Information shown:
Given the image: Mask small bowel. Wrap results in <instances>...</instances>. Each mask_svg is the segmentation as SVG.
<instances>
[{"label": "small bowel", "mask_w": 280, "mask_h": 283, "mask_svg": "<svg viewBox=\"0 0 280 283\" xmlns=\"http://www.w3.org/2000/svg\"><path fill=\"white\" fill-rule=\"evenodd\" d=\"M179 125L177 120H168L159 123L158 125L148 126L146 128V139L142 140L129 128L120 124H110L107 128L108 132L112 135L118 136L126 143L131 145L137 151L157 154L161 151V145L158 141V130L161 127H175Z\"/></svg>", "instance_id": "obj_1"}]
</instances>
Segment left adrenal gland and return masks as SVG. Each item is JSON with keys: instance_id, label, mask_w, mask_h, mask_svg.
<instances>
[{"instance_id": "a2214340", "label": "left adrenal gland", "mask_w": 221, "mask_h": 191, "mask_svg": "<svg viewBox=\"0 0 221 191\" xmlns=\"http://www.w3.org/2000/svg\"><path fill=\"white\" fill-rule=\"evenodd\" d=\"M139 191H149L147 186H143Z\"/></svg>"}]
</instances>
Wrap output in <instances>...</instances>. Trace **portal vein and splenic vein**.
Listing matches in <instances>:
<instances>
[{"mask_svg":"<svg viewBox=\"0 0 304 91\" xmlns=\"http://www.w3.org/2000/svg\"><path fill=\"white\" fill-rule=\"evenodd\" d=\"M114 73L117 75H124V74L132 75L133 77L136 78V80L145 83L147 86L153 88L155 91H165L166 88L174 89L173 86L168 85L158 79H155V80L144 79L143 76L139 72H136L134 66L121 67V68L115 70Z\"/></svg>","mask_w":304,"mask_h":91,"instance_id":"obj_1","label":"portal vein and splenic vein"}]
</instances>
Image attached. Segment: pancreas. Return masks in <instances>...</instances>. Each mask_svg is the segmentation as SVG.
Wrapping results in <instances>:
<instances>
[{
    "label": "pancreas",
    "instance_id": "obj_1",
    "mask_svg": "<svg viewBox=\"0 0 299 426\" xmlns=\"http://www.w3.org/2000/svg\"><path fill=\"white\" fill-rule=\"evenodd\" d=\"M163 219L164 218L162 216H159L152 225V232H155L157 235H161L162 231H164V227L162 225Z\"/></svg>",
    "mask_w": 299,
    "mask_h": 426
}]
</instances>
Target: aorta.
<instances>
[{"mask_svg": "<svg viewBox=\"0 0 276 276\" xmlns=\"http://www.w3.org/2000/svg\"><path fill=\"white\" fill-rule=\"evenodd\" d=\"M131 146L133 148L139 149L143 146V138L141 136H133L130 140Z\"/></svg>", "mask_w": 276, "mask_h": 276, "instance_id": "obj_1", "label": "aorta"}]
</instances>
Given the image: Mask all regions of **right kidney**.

Written task:
Copy out every item above word for word, keeping their order.

Reply:
Given the image: Mask small bowel. Wrap results in <instances>...</instances>. Each mask_svg is the segmentation as SVG.
<instances>
[{"label": "small bowel", "mask_w": 280, "mask_h": 283, "mask_svg": "<svg viewBox=\"0 0 280 283\" xmlns=\"http://www.w3.org/2000/svg\"><path fill=\"white\" fill-rule=\"evenodd\" d=\"M179 125L177 120H168L159 123L158 125L148 126L146 128V139L142 140L129 128L120 124H110L107 128L108 132L112 135L118 136L126 143L131 145L137 151L157 154L161 151V145L158 141V130L161 127H175Z\"/></svg>", "instance_id": "obj_1"}]
</instances>
Segment left adrenal gland and return masks as SVG. Each item is JSON with keys: instance_id, label, mask_w, mask_h, mask_svg.
<instances>
[{"instance_id": "a2214340", "label": "left adrenal gland", "mask_w": 221, "mask_h": 191, "mask_svg": "<svg viewBox=\"0 0 221 191\" xmlns=\"http://www.w3.org/2000/svg\"><path fill=\"white\" fill-rule=\"evenodd\" d=\"M139 191H149L147 186H143Z\"/></svg>"}]
</instances>
Wrap output in <instances>...</instances>. Trace **portal vein and splenic vein**.
Listing matches in <instances>:
<instances>
[{"mask_svg":"<svg viewBox=\"0 0 304 91\" xmlns=\"http://www.w3.org/2000/svg\"><path fill=\"white\" fill-rule=\"evenodd\" d=\"M114 73L117 75H124V74L132 75L133 77L136 78V80L145 83L147 86L153 88L155 91H165L166 88L174 89L173 86L168 85L158 79H155V80L144 79L143 76L139 72H136L134 66L121 67V68L115 70Z\"/></svg>","mask_w":304,"mask_h":91,"instance_id":"obj_1","label":"portal vein and splenic vein"}]
</instances>
Image attached. Segment: pancreas. Return masks in <instances>...</instances>. Each mask_svg is the segmentation as SVG.
Wrapping results in <instances>:
<instances>
[{
    "label": "pancreas",
    "instance_id": "obj_1",
    "mask_svg": "<svg viewBox=\"0 0 299 426\" xmlns=\"http://www.w3.org/2000/svg\"><path fill=\"white\" fill-rule=\"evenodd\" d=\"M163 219L164 218L162 216H159L152 225V232H155L157 235H161L162 231H164V227L162 225Z\"/></svg>",
    "mask_w": 299,
    "mask_h": 426
}]
</instances>
Target: aorta.
<instances>
[{"mask_svg": "<svg viewBox=\"0 0 276 276\" xmlns=\"http://www.w3.org/2000/svg\"><path fill=\"white\" fill-rule=\"evenodd\" d=\"M131 146L133 148L139 149L143 146V138L141 136H133L130 140Z\"/></svg>", "mask_w": 276, "mask_h": 276, "instance_id": "obj_1", "label": "aorta"}]
</instances>
Given the image: Mask all regions of **right kidney**.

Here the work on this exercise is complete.